#### What you will do
Echo the text of every row below line for line, without any change, and leave the pictures out of your answer.

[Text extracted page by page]
- - - -
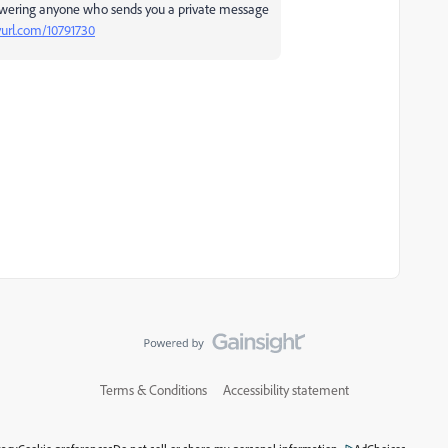
swering anyone who sends you a private message
nyurl.com/10791730
Terms & Conditions
Accessibility statement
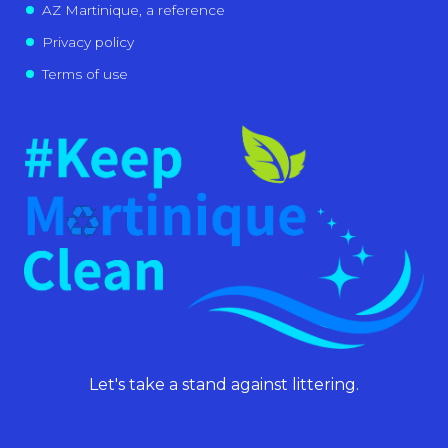
AZ Martinique, a reference
Privacy policy
Terms of use
Let's take a stand against littering.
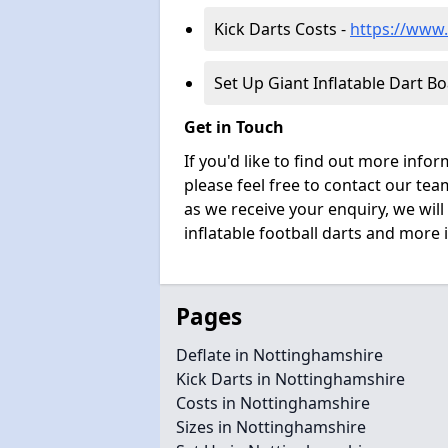
Kick Darts Costs -
https://www.
Set Up Giant Inflatable Dart B
Get in Touch
If you'd like to find out more info
please feel free to contact our t
as we receive your enquiry, we will
inflatable football darts and more 
Pages
Deflate in Nottinghamshire
Kick Darts in Nottinghamshire
Costs in Nottinghamshire
Sizes in Nottinghamshire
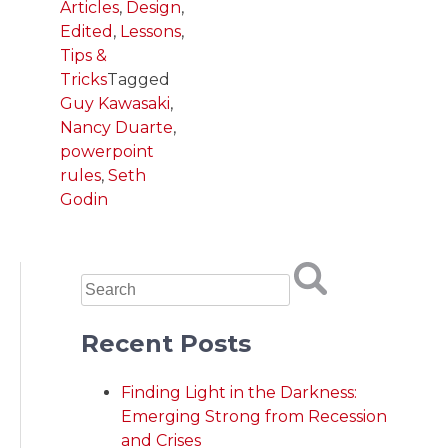
Articles
,
Design
,
Edited
,
Lessons
,
Tips &
Tricks
Tagged
Guy Kawasaki
,
Nancy Duarte
,
powerpoint
rules
,
Seth
Godin
Recent Posts
Finding Light in the Darkness:
Emerging Strong from Recession
and Crises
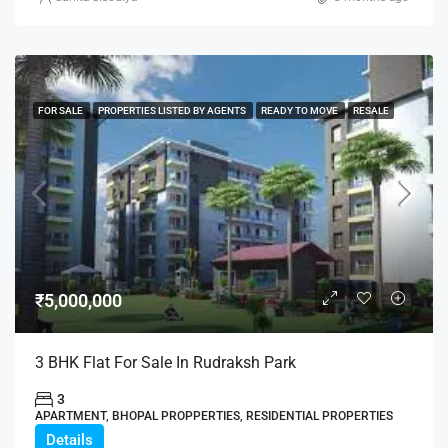
FOR SALE
PROPERTIES LISTED BY AGENTS
READY TO MOVE
RESALE
₹5,000,000
3 BHK Flat For Sale In Rudraksh Park
3
APARTMENT, BHOPAL PROPPERTIES, RESIDENTIAL PROPERTIES
Details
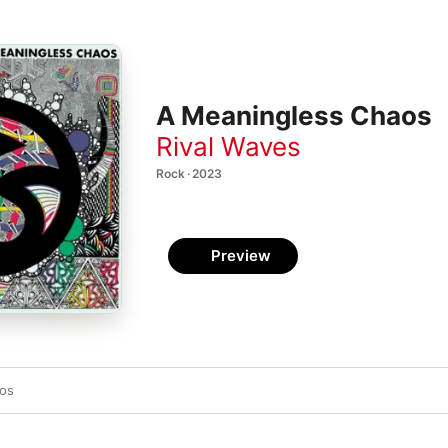
A Meaningless Chaos
Rival Waves
Rock · 2023
Preview
os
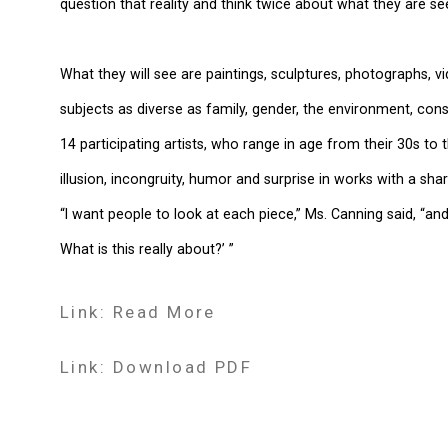
question that reality and think twice about what they are see
What they will see are paintings, sculptures, photographs, vi
subjects as diverse as family, gender, the environment, con
14 participating artists, who range in age from their 30s to
illusion, incongruity, humor and surprise in works with a shar
“I want people to look at each piece,” Ms. Canning said, “and
What is this really about?’ ”
Link: Read More
Link: Download PDF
- - - -
#### Exercise output
swering anyone who sends you a private message
nyurl.com/10791730
Terms & Conditions
Accessibility statement
AZ Martinique, a reference
Privacy policy
Terms of use
Let's take a stand against littering.
Kick Darts Costs -
https://www.
Set Up Giant Inflatable Dart B
Get in Touch
If you'd like to find out more info
please feel free to contact our t
as we receive your enquiry, we will
inflatable football darts and more 
Pages
Deflate in Nottinghamshire
Kick Darts in Nottinghamshire
Costs in Nottinghamshire
Sizes in Nottinghamshire
Articles
,
Design
,
Edited
,
Lessons
,
Tips &
Tricks
Tagged
Guy Kawasaki
,
Nancy Duarte
,
powerpoint
rules
,
Seth
Godin
Recent Posts
Finding Light in the Darkness:
Emerging Strong from Recession
and Crises
FOR SALE
PROPERTIES LISTED BY AGENTS
READY TO MOVE
RESALE
₹5,000,000
3 BHK Flat For Sale In Rudraksh Park
3
APARTMENT, BHOPAL PROPPERTIES, RESIDENTIAL PROPERTIES
Details
A Meaningless Chaos
Rival Waves
Rock · 2023
Preview
os
question that reality and think twice about what they are see
What they will see are paintings, sculptures, photographs, vi
subjects as diverse as family, gender, the environment, con
14 participating artists, who range in age from their 30s to
illusion, incongruity, humor and surprise in works with a shar
“I want people to look at each piece,” Ms. Canning said, “and
What is this really about?’ ”
Link: Read More
Link: Download PDF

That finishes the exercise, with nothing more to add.